**PARTS OF THE EXERCISE**
A: In the forum thread about displaying a variable-size JSON array, which openHAB version is the poster running?
B: Print the part of the forum thread from "Populating and Displaying" to "string at all." exactly as it appears.

Populating and Displaying a variable size json array

I’m running openhab 2.5.10

There’s an api which returns an (json) array of short strings (each string with length of 2-15 chars) which can change in size. Typically the size varies between 0 and 10 entries (but not guaranteed).

The goal is to see all the values on the sitemap and also the size, the format does not matter at all (should not be ugly :sweat_smile:)

I tried quite some to solve the issue but each solution I find is not ideal. The problem is that just concatenating the array values, the resulting string is too long to just store it in a single item and display it on the sitemap, the sitemap would truncate or not show the string at all.

So I tried to split it up, each value of the array to a single item. However since the size of the array varies I could not find a way to dynamically create items or so. So right now I hardcoded 10 items, each one of them use the http binding to fetch which works but is not very nice.

String      MyItem1 "[%s]" (My_Group)  { http="<[https://url:30000:JSONPATH($.state[0])]"}
String      MyItem2 "[%s]" (My_Group)  { http="<[https://url:30000:JSONPATH($.state[1])]"}

The second problem is how to display it on the sitemap. So I thought to display the size of the array on root level and when clicking on it go to a subscreen to list the individual items. However since I hardcoded 10 items I cannot just use the Group element on the sitemap since the size would always be 10 then. So right now I use a different item to store the size of the 10 items who actually have a value (not null). But then since that’s a different item I cannot use Group also, so I need to manually enter all 10 items to the sitemap.

Text item=MyItemCount label="Count [%d]" {
            Default item=MyItem1
            Default item=MyItem2
            .....
}

Any ideas how to solve such a problem?

For the first part, you could work with a rule to assign different values to different items.
Iterate through the JSON.
Then you can work with the visibility property to show the item(s) or not. Which should cover your second question as well.

I don’t get how that would solve any of the issues. I still would need to hardcode the items. The population of the values is not a problem.

It’s okay, Items are fairly cheap. You know your likely maximum number? As @BeanzBE says, you can hide th unused ones e.g.with no content.

**GIVEN INFORMATION**

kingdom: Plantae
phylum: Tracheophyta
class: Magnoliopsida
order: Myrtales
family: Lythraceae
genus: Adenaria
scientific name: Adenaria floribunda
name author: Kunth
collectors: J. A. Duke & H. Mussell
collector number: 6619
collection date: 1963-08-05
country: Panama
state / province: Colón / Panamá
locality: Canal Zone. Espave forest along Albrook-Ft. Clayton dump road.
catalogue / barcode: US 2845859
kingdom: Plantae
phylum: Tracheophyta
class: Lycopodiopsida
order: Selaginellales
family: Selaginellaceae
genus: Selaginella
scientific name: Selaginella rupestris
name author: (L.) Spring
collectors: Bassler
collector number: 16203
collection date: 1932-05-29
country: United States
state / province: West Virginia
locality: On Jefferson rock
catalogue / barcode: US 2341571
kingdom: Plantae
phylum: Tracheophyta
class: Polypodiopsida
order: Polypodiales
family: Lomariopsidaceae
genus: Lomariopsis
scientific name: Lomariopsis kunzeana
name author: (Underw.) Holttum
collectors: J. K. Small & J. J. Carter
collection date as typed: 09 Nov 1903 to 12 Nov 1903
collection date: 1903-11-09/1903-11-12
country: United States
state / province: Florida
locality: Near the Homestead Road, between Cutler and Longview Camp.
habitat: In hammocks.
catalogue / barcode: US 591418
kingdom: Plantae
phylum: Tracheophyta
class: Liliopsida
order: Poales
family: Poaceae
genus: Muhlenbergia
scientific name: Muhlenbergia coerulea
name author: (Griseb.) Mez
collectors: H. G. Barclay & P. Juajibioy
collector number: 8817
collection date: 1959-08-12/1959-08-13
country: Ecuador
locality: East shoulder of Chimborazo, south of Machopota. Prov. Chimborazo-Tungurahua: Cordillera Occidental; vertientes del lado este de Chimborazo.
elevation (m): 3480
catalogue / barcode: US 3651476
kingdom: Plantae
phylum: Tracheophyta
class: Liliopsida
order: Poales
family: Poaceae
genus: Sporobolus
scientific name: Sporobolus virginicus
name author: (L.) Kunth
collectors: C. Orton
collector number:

**ANSWERS TO THE EXERCISE**
A: openHAB 2.5.10.

B:
Populating and Displaying a variable size json array

I’m running openhab 2.5.10

There’s an api which returns an (json) array of short strings (each string with length of 2-15 chars) which can change in size. Typically the size varies between 0 and 10 entries (but not guaranteed).

The goal is to see all the values on the sitemap and also the size, the format does not matter at all (should not be ugly :sweat_smile:)

I tried quite some to solve the issue but each solution I find is not ideal. The problem is that just concatenating the array values, the resulting string is too long to just store it in a single item and display it on the sitemap, the sitemap would truncate or not show the string at all.